Second, the continuation mode can introduce new abstract machine violations. Going back to the example provided earlier:

int f(int * p)
  [[pre: p]]
  [[pre: *p > 0]]
{
  if (!p)             // safety double-check 
    throw Bug{};
    
  if (*p <= 0)        // safety double-check 
    throw Bug{};
    
  return *p - 1;
}

If this function is invoked in a program that doesn't runtime-check contract annotations, it behaves in a tolerable way for p == nullptr: it throws an exception. But when runtime checking is enabled and the program is allowed to continue after the failed check, this code is equivalent to:

int f(int * p)
{
  if (!p)             // (1)
    log_violation();
    
  if (*p <= 0)        // (2)
    log_violation();
    
  if (!p)             // safety double-check 
    throw Bug{};
    
  if (*p <= 0)        // safety double-check 
    throw Bug{};
    
  return *p - 1;
}

If p happens to be null, check (1) will fail and the violation will get logged. The program will proceed to check (2) and there, it will dereference the null pointer causing an Abstract Machine Violation (hard UB).
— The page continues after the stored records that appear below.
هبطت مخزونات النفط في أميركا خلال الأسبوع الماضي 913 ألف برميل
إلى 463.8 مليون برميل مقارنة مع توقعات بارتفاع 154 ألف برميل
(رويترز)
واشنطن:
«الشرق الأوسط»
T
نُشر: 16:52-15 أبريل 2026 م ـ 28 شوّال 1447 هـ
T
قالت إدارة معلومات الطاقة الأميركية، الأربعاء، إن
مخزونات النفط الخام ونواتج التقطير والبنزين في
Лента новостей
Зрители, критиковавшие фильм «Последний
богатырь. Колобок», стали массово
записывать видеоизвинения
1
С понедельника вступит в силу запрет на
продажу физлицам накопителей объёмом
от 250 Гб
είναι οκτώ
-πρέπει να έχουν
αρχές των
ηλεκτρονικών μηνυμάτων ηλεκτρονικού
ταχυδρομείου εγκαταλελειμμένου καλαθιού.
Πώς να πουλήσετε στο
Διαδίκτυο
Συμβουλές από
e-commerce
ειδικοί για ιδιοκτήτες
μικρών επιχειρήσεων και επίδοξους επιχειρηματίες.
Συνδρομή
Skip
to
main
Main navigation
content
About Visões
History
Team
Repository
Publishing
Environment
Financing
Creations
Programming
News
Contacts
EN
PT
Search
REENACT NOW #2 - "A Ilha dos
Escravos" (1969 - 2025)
The key observation here is that the defensive checks that throw exceptions (or return) have the "short circuiting" property: if one fails, the subsequent ones are not executed:

int f(int * p)
{  
  if (!p)
    throw Bug{};
    
  if (*p <= 0)        // null `p` never dereferenced 
    throw Bug{};
    
  return *p - 1;
}

Short-circuiting is also guaranteed for subsequent precondition annotations, provided that the contract violation logging ends in calling std::abort(). But short-circuiting is gone, when the handler allows the program flow to continue.

Splitting a precondition into smaller chunks is used for at least two purposes:

  1. Obtaining as fine-grained information as possible from contract violation logs.
  2. Differentiating cheap and expensive checks, for the purpose of controlling their behavior separately.

Until this problem is addressed, the continuation after a runtime-evaluated check is a potentially dangerous feature that can introduce an Abstract Machine Violation (hard UB) on top of a BizBug (a programmer bug). While this problem may be solvable, the analysis and solution will take time, which will delay the adoption of the minimum contract support if it allows the continuation.